▶ Available data
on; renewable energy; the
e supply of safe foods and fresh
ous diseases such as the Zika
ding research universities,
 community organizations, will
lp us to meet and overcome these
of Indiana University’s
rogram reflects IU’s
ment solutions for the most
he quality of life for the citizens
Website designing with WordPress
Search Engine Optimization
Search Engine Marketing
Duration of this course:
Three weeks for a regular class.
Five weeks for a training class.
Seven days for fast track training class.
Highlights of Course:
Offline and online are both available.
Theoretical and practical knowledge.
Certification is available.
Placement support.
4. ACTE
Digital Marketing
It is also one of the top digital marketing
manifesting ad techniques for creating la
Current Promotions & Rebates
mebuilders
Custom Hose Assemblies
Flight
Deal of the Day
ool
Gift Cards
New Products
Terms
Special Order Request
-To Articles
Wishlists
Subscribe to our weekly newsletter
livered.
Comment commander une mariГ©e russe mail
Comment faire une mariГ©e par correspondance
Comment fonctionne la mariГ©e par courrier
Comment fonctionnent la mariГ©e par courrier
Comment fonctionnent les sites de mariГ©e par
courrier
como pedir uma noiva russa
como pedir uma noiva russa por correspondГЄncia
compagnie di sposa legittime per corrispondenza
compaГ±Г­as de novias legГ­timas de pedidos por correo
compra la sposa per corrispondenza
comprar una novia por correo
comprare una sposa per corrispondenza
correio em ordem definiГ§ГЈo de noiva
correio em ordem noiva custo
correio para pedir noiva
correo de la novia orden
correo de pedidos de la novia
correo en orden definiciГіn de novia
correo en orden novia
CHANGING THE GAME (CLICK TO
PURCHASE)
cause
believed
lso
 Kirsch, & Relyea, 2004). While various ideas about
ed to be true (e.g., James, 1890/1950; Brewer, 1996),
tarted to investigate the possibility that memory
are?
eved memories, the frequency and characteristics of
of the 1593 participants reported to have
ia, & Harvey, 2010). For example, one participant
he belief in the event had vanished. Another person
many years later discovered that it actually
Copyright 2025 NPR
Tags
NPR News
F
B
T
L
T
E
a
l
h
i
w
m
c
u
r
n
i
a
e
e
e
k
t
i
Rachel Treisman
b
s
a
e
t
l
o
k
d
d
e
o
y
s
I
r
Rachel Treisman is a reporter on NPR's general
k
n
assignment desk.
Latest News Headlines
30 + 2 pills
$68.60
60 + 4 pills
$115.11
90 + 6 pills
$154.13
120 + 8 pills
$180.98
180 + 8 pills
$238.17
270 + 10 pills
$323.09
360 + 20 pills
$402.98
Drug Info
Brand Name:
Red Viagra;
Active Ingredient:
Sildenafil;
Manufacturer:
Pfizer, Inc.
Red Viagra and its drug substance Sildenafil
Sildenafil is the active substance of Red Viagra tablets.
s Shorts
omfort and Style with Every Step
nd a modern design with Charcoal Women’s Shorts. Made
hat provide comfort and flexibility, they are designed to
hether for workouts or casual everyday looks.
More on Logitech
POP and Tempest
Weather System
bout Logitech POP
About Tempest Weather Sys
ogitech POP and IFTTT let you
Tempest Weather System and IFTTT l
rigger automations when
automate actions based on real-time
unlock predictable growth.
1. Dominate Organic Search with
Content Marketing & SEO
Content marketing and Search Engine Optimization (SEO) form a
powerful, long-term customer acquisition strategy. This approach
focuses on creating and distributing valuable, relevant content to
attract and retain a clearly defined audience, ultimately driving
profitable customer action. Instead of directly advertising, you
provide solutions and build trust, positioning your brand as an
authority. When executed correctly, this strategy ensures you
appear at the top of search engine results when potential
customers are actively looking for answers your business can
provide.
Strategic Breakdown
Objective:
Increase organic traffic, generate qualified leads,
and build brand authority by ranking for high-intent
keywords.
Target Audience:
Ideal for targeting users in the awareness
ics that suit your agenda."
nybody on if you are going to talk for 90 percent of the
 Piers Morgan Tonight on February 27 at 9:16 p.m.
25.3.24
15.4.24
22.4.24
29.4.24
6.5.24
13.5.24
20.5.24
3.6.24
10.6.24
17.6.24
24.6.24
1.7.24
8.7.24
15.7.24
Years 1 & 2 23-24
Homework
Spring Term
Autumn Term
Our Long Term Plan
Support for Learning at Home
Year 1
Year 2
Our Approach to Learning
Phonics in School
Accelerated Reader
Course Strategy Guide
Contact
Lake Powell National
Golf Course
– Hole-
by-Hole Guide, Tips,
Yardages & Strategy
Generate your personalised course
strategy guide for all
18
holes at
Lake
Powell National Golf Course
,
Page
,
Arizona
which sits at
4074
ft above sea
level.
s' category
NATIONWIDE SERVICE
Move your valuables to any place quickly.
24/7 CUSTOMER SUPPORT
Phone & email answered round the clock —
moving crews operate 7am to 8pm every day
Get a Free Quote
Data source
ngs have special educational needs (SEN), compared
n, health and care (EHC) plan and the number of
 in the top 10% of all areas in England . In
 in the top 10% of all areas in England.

▶ The problem
Write down again, exactly as given, only the lines above that fall from the line with "compaГ±Г­as de novias" to the line with "ed to be true", inclusive.

▶ Written answer
compaГ±Г­as de novias legГ­timas de pedidos por correo
compra la sposa per corrispondenza
comprar una novia por correo
comprare una sposa per corrispondenza
correio em ordem definiГ§ГЈo de noiva
correio em ordem noiva custo
correio para pedir noiva
correo de la novia orden
correo de pedidos de la novia
correo en orden definiciГіn de novia
correo en orden novia
CHANGING THE GAME (CLICK TO
PURCHASE)
cause
believed
lso
 Kirsch, & Relyea, 2004). While various ideas about
ed to be true (e.g., James, 1890/1950; Brewer, 1996),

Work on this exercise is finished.